* ASSIGNMENT
Please rewrite the records below with every "sum" swapped for "combined total" and everything else unchanged. Omit the pictures from your answer.

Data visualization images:
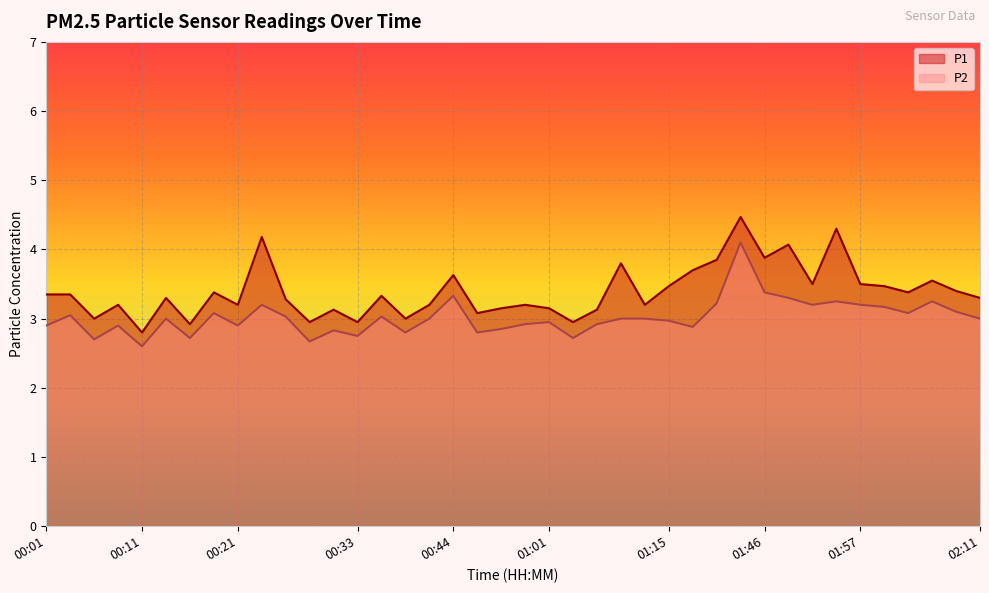

What is the sum of the P2 values at 00:23 and 00:01?

6.1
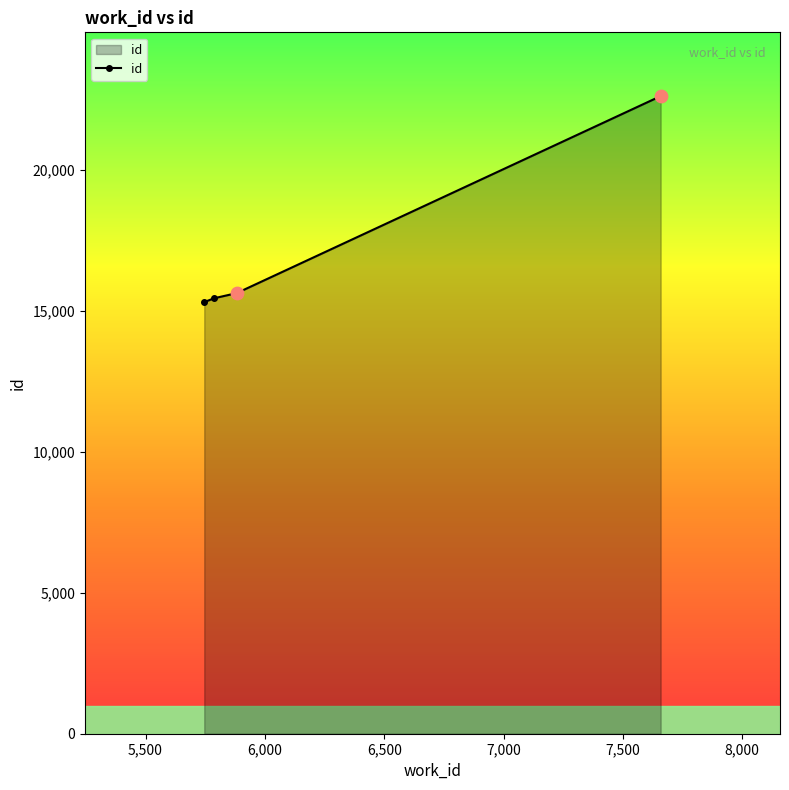

What is the average value?

17245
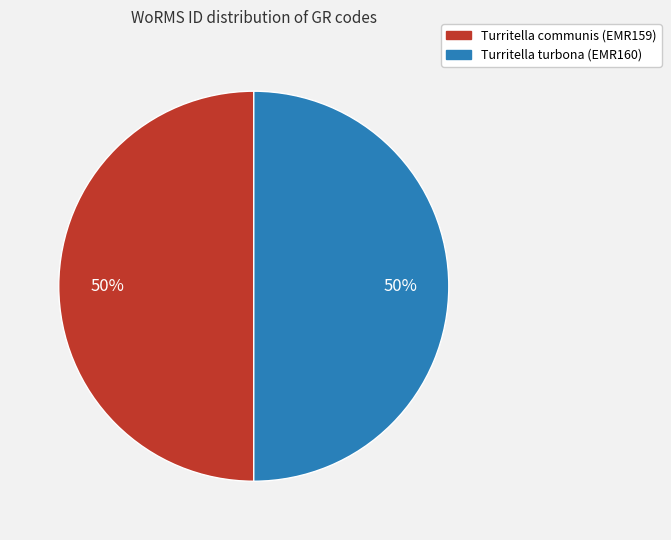

True or false: Turritella communis (EMR159) accounts for 50% of the total.

True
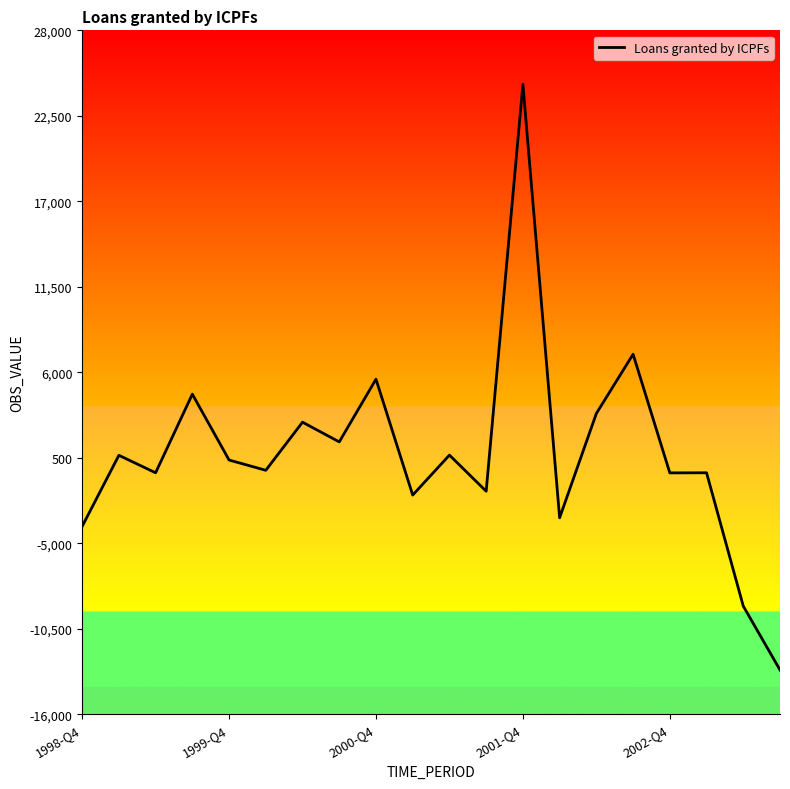

What is the difference between the maximum and minimum values?

37684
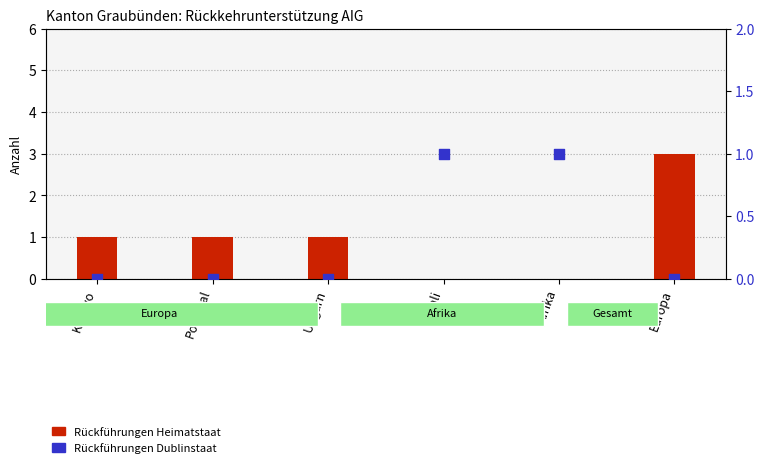

Is the value of Rückführungen Dublinstaat at Ungarn greater than the value of Rückführungen Heimatstaat at Europa?

No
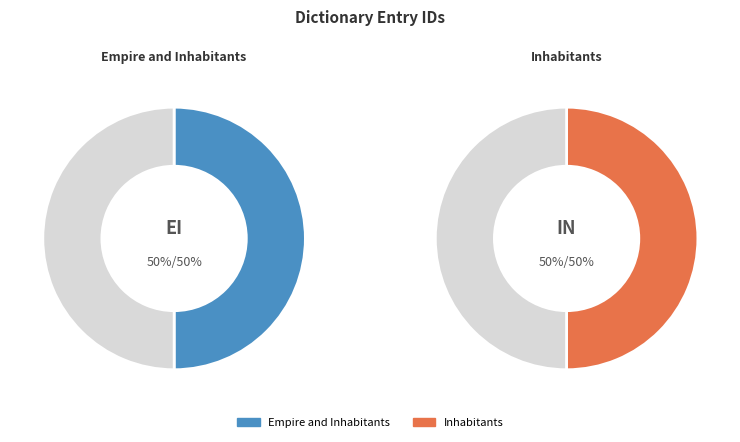

The Inhabitants slice represents 50% of the pie. True or false?

True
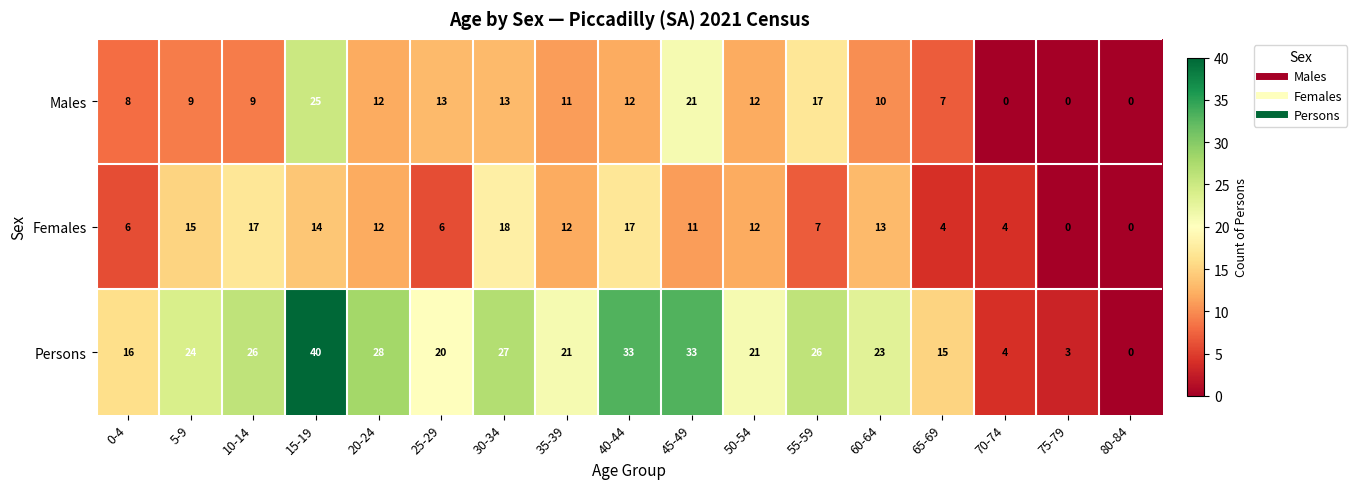

At which category is the sum across all series the highest?

15-19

* TASK OUTPUT
What is the combined total of the P2 values at 00:23 and 00:01?

6.1

What is the average value?

17245

True or false: Turritella communis (EMR159) accounts for 50% of the total.

True

What is the difference between the maximum and minimum values?

37684

Is the value of Rückführungen Dublinstaat at Ungarn greater than the value of Rückführungen Heimatstaat at Europa?

No

The Inhabitants slice represents 50% of the pie. True or false?

True

At which category is the combined total across all series the highest?

15-19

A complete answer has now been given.